Sunday, April 19, 2009

.thoughts.

first off.
the side effects from the parlodel are pretty ridiculous. i started taking it last saturday and i'm just now "getting used" to it. mostly i just get really nauseated at night and have dizzy spells throughout the day. not fun, but tolerable. they say the side effects will subside as my body acclimates to the drug. we'll see.
second.
i went back to my dr to have a follicle scan (ultrasound) and, man, i just love when they shove that long stick up places it just shouldn't go. ha ha. anyway. news to me, i had ZERO follicles on the left...and 4 huge ones on the right. dr instructed us to go home now and have some fun..as if you can even call it that anymore. i hate this timing thing...miss the spontaneity. i guess that's good news. he also said my uterine lining was "great," whatever that means. so everything seems to be in proper working order. we are now officially in the 2 week waiting period. i go back to have my progesterone and prolactin drawn next week. and the saga continues.
thanks for listening.

Sunday, April 12, 2009

.yup, on to parlodel.


i finally had a chance to talk to my nurse at the fertility clinic and she talked to the dr about starting parlodel (bromocriptine) to help bring down my prolactin levels. no wonder i haven't been able to get pregnant...prolactin is about 90% effective in preventing pregnancy while a woman is breastfeeding. i've read that this med will hopefully stabilize my levels within 2-4 weeks. in conjunction with the 100 mg of clomid i should be set..? right? at this point, i'm a little hesitant to think this is actually the problem because i'm not willing to overlook other problems that will prolong our journey, but it's a start. i'm hopeful.

Thursday, April 9, 2009

.the results are in.

well, as i hoped, my prolactin level has gone up! i'm grateful because now maybe we have a "diagnosis." i'm waiting for the MD to call to see if he thinks this is high enough to treat. stay tuned.

Monday, April 6, 2009

.prolactin.

as my list to the right says, i found out yesterday that i have elevated prolactin levels. yes, this is the hormone that is so abundant in those breastfeeding women out there. but how, in my unpregnant, and even less lactating body can this be high. well, perhaps stress, perhaps a tumor on my pituitary gland. believe it or not, i'm pretty ecstatic about having something "wrong" so that we can fix it. now, not to get my hopes up, this level could have been slightly inaccurate, therefore, i'm going back to get it re-drawn next week. i'm secretly hoping it will still be high so i can get on anti-prolactin meds and on to getting pregnant. if it comes back normal, we'll just proceed with my 100 mg of clomid and an ultrasound at ovulation to assess follicle maturation. blah, blah, blah.

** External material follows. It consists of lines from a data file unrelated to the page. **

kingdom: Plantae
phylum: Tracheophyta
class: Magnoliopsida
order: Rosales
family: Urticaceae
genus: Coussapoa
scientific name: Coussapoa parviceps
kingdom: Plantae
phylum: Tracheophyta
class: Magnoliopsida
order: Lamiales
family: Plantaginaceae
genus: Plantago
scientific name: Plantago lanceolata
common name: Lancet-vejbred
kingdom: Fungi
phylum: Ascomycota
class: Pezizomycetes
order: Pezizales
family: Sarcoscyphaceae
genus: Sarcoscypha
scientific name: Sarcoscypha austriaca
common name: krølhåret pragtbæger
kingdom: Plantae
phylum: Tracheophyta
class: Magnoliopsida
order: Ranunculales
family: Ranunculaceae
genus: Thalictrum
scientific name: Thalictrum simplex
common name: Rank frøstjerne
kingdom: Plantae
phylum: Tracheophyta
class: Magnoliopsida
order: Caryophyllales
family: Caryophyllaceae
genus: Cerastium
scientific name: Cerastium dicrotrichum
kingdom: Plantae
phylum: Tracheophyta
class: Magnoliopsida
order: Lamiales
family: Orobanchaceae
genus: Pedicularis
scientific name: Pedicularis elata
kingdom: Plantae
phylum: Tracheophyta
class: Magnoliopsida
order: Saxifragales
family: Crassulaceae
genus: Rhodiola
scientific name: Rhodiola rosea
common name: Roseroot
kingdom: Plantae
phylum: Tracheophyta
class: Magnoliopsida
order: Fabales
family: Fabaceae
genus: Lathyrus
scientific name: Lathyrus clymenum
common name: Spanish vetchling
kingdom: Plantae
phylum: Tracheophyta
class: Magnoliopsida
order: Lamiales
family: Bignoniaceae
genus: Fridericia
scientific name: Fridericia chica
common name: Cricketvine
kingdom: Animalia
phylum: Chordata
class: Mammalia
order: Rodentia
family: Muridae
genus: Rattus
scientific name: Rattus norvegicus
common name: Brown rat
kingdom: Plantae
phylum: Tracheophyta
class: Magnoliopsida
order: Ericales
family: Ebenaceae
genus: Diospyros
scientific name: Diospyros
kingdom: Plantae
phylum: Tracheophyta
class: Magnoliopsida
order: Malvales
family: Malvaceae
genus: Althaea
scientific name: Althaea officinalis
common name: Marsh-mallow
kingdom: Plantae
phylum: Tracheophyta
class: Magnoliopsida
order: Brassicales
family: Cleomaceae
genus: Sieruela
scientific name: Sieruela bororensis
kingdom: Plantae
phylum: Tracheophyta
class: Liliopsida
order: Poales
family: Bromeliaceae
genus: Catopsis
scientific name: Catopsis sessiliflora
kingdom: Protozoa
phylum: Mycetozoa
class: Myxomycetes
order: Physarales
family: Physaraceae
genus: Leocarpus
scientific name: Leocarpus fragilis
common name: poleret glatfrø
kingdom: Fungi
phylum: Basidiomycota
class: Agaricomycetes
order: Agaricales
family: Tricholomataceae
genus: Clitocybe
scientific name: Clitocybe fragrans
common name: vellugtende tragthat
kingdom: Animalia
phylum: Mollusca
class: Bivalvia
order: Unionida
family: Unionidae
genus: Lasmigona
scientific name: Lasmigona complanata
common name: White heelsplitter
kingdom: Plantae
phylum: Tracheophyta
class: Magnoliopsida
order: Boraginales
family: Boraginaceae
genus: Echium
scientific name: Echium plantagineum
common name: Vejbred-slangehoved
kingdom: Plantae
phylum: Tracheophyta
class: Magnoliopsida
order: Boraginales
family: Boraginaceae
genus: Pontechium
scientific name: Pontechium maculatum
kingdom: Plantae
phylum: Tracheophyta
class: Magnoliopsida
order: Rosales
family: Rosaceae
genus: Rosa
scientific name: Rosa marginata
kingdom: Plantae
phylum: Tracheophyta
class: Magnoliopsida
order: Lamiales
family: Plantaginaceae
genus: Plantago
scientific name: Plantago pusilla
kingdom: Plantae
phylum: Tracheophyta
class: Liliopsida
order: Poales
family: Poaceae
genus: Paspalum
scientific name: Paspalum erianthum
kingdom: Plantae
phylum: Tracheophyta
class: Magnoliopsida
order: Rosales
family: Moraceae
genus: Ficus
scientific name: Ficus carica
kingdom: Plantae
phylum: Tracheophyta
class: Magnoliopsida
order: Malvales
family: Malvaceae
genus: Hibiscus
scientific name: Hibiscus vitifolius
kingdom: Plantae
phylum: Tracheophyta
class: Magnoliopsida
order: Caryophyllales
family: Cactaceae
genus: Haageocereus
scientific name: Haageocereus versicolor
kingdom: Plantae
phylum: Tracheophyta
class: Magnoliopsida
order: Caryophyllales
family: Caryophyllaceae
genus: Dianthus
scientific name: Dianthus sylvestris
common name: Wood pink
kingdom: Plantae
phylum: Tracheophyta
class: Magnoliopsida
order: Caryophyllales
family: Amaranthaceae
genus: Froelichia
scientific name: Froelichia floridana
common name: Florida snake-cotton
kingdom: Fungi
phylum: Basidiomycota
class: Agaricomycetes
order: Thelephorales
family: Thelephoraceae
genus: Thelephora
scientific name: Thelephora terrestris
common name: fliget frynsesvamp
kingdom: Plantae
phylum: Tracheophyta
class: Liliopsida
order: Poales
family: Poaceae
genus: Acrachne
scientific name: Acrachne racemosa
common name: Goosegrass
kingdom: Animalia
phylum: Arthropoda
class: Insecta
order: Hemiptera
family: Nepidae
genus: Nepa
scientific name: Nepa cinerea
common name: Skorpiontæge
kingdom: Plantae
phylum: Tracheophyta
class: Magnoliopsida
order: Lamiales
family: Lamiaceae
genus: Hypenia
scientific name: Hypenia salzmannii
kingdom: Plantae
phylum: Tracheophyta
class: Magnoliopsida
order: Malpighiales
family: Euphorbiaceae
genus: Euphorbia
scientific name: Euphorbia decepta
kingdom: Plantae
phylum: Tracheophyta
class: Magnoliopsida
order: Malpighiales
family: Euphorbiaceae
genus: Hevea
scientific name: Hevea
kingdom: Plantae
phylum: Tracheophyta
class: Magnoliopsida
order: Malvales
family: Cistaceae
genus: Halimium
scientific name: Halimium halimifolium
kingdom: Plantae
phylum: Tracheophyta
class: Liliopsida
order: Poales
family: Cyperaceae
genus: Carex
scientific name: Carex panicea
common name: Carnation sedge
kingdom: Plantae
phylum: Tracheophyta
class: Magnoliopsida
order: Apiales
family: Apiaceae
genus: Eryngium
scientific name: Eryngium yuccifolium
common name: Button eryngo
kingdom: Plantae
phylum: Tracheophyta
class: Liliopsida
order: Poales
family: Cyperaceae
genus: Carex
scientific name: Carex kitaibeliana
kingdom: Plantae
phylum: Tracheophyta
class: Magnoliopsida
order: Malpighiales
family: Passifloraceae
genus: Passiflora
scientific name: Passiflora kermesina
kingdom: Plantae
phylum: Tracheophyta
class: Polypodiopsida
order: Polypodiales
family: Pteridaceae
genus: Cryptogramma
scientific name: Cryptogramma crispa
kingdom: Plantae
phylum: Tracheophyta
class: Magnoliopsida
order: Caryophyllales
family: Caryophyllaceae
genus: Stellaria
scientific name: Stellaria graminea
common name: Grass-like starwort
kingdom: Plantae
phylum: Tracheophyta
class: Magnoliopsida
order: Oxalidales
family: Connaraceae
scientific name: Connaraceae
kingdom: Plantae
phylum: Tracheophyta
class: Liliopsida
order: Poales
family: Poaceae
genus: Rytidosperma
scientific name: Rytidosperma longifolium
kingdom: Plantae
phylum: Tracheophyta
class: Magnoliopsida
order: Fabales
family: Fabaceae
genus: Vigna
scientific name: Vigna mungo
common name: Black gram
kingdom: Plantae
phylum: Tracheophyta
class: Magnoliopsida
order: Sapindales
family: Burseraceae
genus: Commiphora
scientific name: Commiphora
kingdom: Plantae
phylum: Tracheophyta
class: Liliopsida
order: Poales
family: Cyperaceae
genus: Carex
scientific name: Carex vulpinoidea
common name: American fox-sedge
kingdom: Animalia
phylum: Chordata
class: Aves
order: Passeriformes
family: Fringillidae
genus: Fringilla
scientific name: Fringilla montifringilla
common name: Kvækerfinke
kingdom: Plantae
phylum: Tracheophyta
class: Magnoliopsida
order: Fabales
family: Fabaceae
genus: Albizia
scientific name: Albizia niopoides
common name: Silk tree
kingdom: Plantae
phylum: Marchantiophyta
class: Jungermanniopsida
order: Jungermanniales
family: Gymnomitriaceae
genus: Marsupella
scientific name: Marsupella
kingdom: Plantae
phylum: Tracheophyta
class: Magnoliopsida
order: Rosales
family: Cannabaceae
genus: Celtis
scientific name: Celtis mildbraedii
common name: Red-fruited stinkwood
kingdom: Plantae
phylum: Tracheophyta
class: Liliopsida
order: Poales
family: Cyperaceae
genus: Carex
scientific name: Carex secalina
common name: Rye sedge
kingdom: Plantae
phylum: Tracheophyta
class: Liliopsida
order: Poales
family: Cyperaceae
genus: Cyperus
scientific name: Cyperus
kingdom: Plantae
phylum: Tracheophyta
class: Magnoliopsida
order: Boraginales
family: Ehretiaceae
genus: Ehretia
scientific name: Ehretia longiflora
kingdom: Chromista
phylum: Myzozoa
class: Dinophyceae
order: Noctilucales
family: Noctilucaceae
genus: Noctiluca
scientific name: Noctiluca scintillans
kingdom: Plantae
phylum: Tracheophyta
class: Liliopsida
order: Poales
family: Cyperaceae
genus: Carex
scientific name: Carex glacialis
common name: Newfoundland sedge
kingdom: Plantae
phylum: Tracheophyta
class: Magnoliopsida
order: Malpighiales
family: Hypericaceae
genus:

anyway, in limbo, yet again.

.welcome.

well, here we are. i hope that this blog will keep our family and friends informed of our "struggle" (i hate using the word struggle, but is there a better word??) with infertility. i'm sure that most of you know, because i'm hardly a private person. i seek no pity. fortunately, this has strengthened our marriage rather than strain it, and we both know that we will become parents when the time is right. we understand that the way we get our babies may not be how most people get them.. and we're ok with that. mostly, we want people to feel comfortable commenting and asking questions even if you don't have problems with infertility, but this blog is mostly a way to help us document what we've done so far. i'm excited for what the next few months bring as we have moved on to a reproductive endocrinologist to help us on our journey. i laugh a lot because cameron and i took our time to become "ready" to start a family..and now, we can't. really? it's a fabulous lesson in patience and faith. welcome to our infertility rollercoaster.